* _WHAT IS BEING ASKED_: Render every line of the records as a JSON list of strings, one string per line, and leave out any blank lines.

* _EXCERPTED DATA_:
============

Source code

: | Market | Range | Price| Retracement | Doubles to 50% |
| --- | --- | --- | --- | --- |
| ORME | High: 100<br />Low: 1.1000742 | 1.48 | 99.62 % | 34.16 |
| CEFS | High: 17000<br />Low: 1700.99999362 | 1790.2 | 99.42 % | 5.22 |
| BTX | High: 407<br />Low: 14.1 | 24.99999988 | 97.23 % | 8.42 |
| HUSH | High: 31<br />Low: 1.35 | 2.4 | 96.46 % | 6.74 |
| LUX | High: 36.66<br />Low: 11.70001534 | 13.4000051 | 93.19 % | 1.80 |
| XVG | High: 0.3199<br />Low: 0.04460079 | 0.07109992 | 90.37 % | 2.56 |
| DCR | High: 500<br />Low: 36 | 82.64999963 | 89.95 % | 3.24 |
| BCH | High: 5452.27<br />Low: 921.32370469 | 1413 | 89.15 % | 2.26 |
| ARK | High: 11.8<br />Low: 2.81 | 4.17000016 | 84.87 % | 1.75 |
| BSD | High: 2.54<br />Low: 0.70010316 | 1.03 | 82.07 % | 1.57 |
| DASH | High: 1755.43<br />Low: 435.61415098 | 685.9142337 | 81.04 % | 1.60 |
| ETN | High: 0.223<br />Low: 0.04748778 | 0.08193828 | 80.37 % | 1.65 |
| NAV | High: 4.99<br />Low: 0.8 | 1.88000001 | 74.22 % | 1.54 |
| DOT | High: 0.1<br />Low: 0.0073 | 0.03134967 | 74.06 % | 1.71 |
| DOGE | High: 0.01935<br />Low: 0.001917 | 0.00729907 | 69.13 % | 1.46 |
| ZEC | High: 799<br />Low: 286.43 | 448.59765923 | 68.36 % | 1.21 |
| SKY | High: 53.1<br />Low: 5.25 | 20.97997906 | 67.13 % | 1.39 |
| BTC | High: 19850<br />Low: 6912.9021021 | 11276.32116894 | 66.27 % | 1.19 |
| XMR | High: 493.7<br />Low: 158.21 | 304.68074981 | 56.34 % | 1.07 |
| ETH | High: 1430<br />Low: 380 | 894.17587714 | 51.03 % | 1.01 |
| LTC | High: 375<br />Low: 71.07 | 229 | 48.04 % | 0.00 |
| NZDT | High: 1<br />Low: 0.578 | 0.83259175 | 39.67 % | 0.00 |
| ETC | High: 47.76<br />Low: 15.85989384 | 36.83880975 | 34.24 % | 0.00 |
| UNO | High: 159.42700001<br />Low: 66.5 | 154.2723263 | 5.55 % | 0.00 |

============

* _SOLVED EXERCISE_:
[
  "Source code",
  ": | Market | Range | Price| Retracement | Doubles to 50% |",
  "| --- | --- | --- | --- | --- |",
  "| ORME | High: 100<br />Low: 1.1000742 | 1.48 | 99.62 % | 34.16 |",
  "| CEFS | High: 17000<br />Low: 1700.99999362 | 1790.2 | 99.42 % | 5.22 |",
  "| BTX | High: 407<br />Low: 14.1 | 24.99999988 | 97.23 % | 8.42 |",
  "| HUSH | High: 31<br />Low: 1.35 | 2.4 | 96.46 % | 6.74 |",
  "| LUX | High: 36.66<br />Low: 11.70001534 | 13.4000051 | 93.19 % | 1.80 |",
  "| XVG | High: 0.3199<br />Low: 0.04460079 | 0.07109992 | 90.37 % | 2.56 |",
  "| DCR | High: 500<br />Low: 36 | 82.64999963 | 89.95 % | 3.24 |",
  "| BCH | High: 5452.27<br />Low: 921.32370469 | 1413 | 89.15 % | 2.26 |",
  "| ARK | High: 11.8<br />Low: 2.81 | 4.17000016 | 84.87 % | 1.75 |",
  "| BSD | High: 2.54<br />Low: 0.70010316 | 1.03 | 82.07 % | 1.57 |",
  "| DASH | High: 1755.43<br />Low: 435.61415098 | 685.9142337 | 81.04 % | 1.60 |",
  "| ETN | High: 0.223<br />Low: 0.04748778 | 0.08193828 | 80.37 % | 1.65 |",
  "| NAV | High: 4.99<br />Low: 0.8 | 1.88000001 | 74.22 % | 1.54 |",
  "| DOT | High: 0.1<br />Low: 0.0073 | 0.03134967 | 74.06 % | 1.71 |",
  "| DOGE | High: 0.01935<br />Low: 0.001917 | 0.00729907 | 69.13 % | 1.46 |",
  "| ZEC | High: 799<br />Low: 286.43 | 448.59765923 | 68.36 % | 1.21 |",
  "| SKY | High: 53.1<br />Low: 5.25 | 20.97997906 | 67.13 % | 1.39 |",
  "| BTC | High: 19850<br />Low: 6912.9021021 | 11276.32116894 | 66.27 % | 1.19 |",
  "| XMR | High: 493.7<br />Low: 158.21 | 304.68074981 | 56.34 % | 1.07 |",
  "| ETH | High: 1430<br />Low: 380 | 894.17587714 | 51.03 % | 1.01 |",
  "| LTC | High: 375<br />Low: 71.07 | 229 | 48.04 % | 0.00 |",
  "| NZDT | High: 1<br />Low: 0.578 | 0.83259175 | 39.67 % | 0.00 |",
  "| ETC | High: 47.76<br />Low: 15.85989384 | 36.83880975 | 34.24 % | 0.00 |",
  "| UNO | High: 159.42700001<br />Low: 66.5 | 154.2723263 | 5.55 % | 0.00 |"
]